Amigo que sempre me visitava nas minhas passagens por Kyoto e a gente enchia a cara. Ele é o culpado por uma mania estranha minha . Se estou numa mesa em estado de embriaguez e falando japonês, começo a falar no sotaque de Kansai, o que me deixa mais agressivo nas palavras.
Então, ele trabalhava há anos numa casa de Unagui em Osaka e quase 95% dos pedidos são o KABAYAKI. Poucos são a enguia no sal e outros preparos. Com quase 11 anos de estadia, já passou do tempo para poder assumir o braço direito do HANAITA = “Itamae Chefe”. E estava para ser promovido.

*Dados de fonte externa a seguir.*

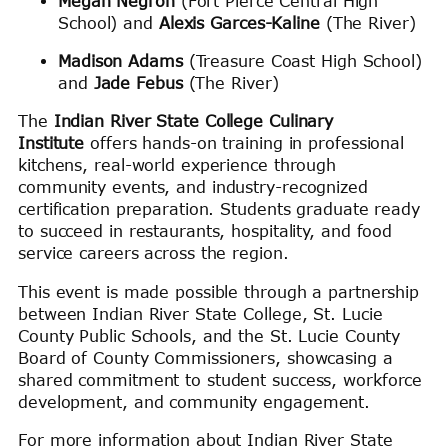
Megan Negron
(Fort Pierce Central High
School) and
Alexis Garces-Kaline
(The River)
Madison Adams
(Treasure Coast High School)
and
Jade Febus
(The River)
The
Indian River State College Culinary
Institute
offers hands-on training in professional
kitchens, real-world experience through
community events, and industry-recognized
certification preparation. Students graduate ready
to succeed in restaurants, hospitality, and food
service careers across the region.
This event is made possible through a partnership
between Indian River State College, St. Lucie
County Public Schools, and the St. Lucie County
Board of County Commissioners, showcasing a
shared commitment to student success, workforce
development, and community engagement.
For more information about Indian River State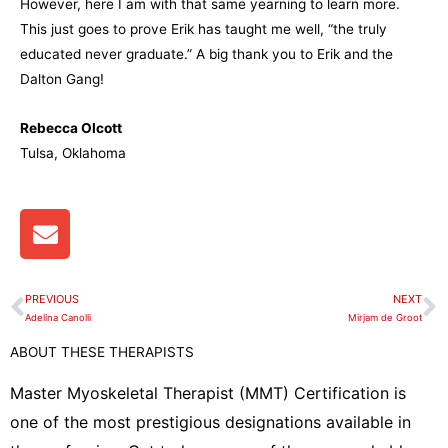
However, here I am with that same yearning to learn more.
This just goes to prove Erik has taught me well, “the truly
educated never graduate.” A big thank you to Erik and the
Dalton Gang!
Rebecca Olcott
Tulsa, Oklahoma
E
n
v
e
PREVIOUS
NEXT
Prev
N
l
Adelina Canolli
Mirjam de Groot
o
ABOUT THESE THERAPISTS
p
e
Master Myoskeletal Therapist (MMT) Certification is
one of the most prestigious designations available in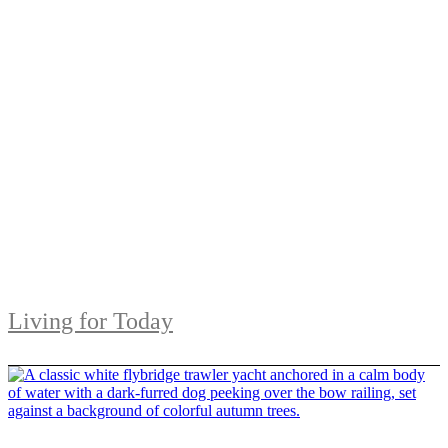
Living for Today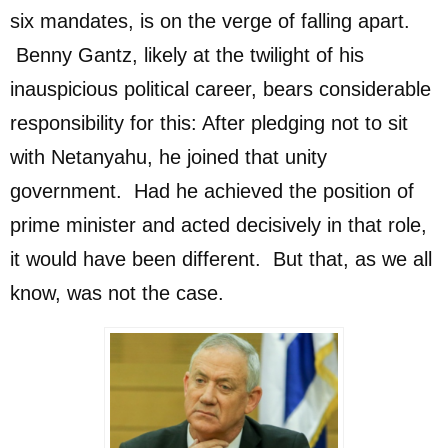
six mandates, is on the verge of falling apart.
Benny Gantz, likely at the twilight of his
inauspicious political career, bears considerable
responsibility for this: After pledging not to sit
with Netanyahu, he joined that unity
government. Had he achieved the position of
prime minister and acted decisively in that role,
it would have been different. But that, as we all
know, was not the case.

Nessa noite que nos encontramos em um izakaya perto da estação de Kyoto, ele estava com um sorrisão amarelo. E claramente reparável e perguntei:
- Você tá bem?
- Você não sabe. Meu pai tava lá assando os unaguis e acho que com o calor, deu uma sentada no banquinho e apagou.

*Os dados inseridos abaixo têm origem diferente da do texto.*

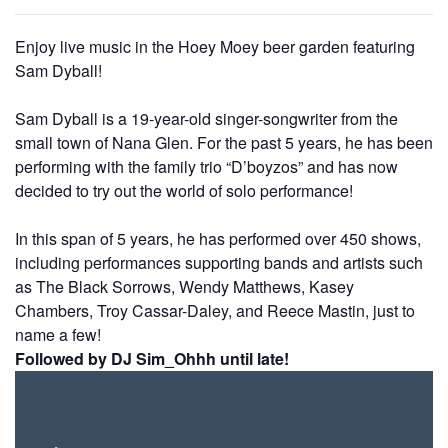
Enjoy live music in the Hoey Moey beer garden featuring
Sam Dyball!
Sam Dyball is a 19-year-old singer-songwriter from the
small
town of Nana Glen. For the past 5 years, he has been
performing with the family trio “D’boyzos” and has now
decided to try out the world of solo performance!
In this span of 5 years, he has performed over 450 shows,
including performances supporting bands and artists such
as The Black Sorrows, Wendy Matthews, Kasey
Chambers, Troy Cassar-Daley, and Reece Mastin, just to
name a few!
Followed by DJ Sim_Ohhh until late!
FREE
ENTRY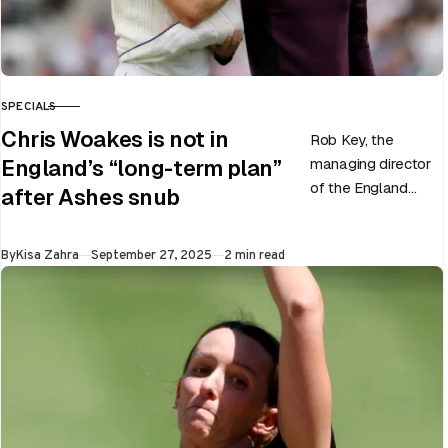
SPECIALS
CATEGORY
Chris Woakes is not in
Rob Key, the
managing director
England’s “long-term plan”
of the England
after Ashes snub
men’s team, has
announced the end
Published
By
Kisa Zahra
September 27, 2025
2 min read
of Chris Woakes’
Test career after…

- PQP, mas ele tá bem?! Tá lá em Shiga?
- Sim e não. Acho que foi um AVC e ele tá acamado. Ele tá estável agora, me reconhece e tal. Só que ele tá mais preocupado com a loja que outra coisa.

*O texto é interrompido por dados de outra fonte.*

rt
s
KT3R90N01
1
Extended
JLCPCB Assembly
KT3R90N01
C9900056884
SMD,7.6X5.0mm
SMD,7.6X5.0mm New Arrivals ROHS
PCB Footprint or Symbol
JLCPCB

Já imaginei a situação. Um lado, a família precisando do único cozinheiro entre os filhos. Por outro, tem outro "velhinho" que estaria passando o bastão do comando para ele depois de 11 anos de caminhada. E imaginando que a bomba cairia para mim, comecei a pensar em algo.
E veio. Perguntou o que eu recomendaria.
- É uma situação impossível entre a razão e a emoção. A razão vai dizer para largar tudo e salvar a família. A emoção vai considerar os 11 anos que seu "segundo" pai te cuidou. Mas o seu chefe sabe que um dia você partiria de volta para casa. Então não se decida. Jogue a situação e deixe seu chefe decidir. Isso é o maior sinal de respeito.
Semanas depois me voltei para o Brasil, mandou um e-mail dizendo que contou tudo para o seu chefe. No salão apenas com poucas lâmpadas acesas, ele ouviu tudo com o cigarro na boca, braços cruzados e olhando para baixo. Depois apagou o no cinzeiro, suspirou, se levantou e foi para a cozinha. Deve ter ficado frustrado ou chateado.
Ouviu alguns sons lá dentro, mas meu amigo cabisbaixo não tinha brecha para interpretar nada. Devia tudo a este homem, como ao seu pai também. Pensamento andando em cima de cascas de ovos, a tensão era tão grande que dava ânsia.
Então ouve passos arrastados do chinelo e o som de algo pesado na mesa à sua frente. Ele levantou a cabeça e viu uma pequena ânfora com um papel entre a tampa vedada. E começa a chorar se debruçando na mesa.
O chefe se senta e:
- Acho que é o meu primeiro NOREN WAKE na vida. Nunca confiei esta loja a ninguém. Vá salvar a sua família. Eu que sou grato a eles por me darem você que considero um filho. Aqui tem outros meninos que vão me cuidar. A sua família, só você pode salvar.
Chefe dá uma tossida e:
- E obrigado por me trazer o problema pra mim. Talvez seja a última coisa que eu fiz para você como um filho meu. Não se preocupe comigo. Lembrar que não consegui salvar o meu pai.
O TARÊ do Kabayaki de Unagui é o coração desse tipo de comércio. E o criador entregar o maior segredo do sucesso da casa, só para discípulos de confiança, que darão continuidade do sabor e da tradição. NOREN WAKE é "dividir a cortina" que é como placa da casa.
Eu chorei lendo o e-mail dele. O pote foi o sim do chefe.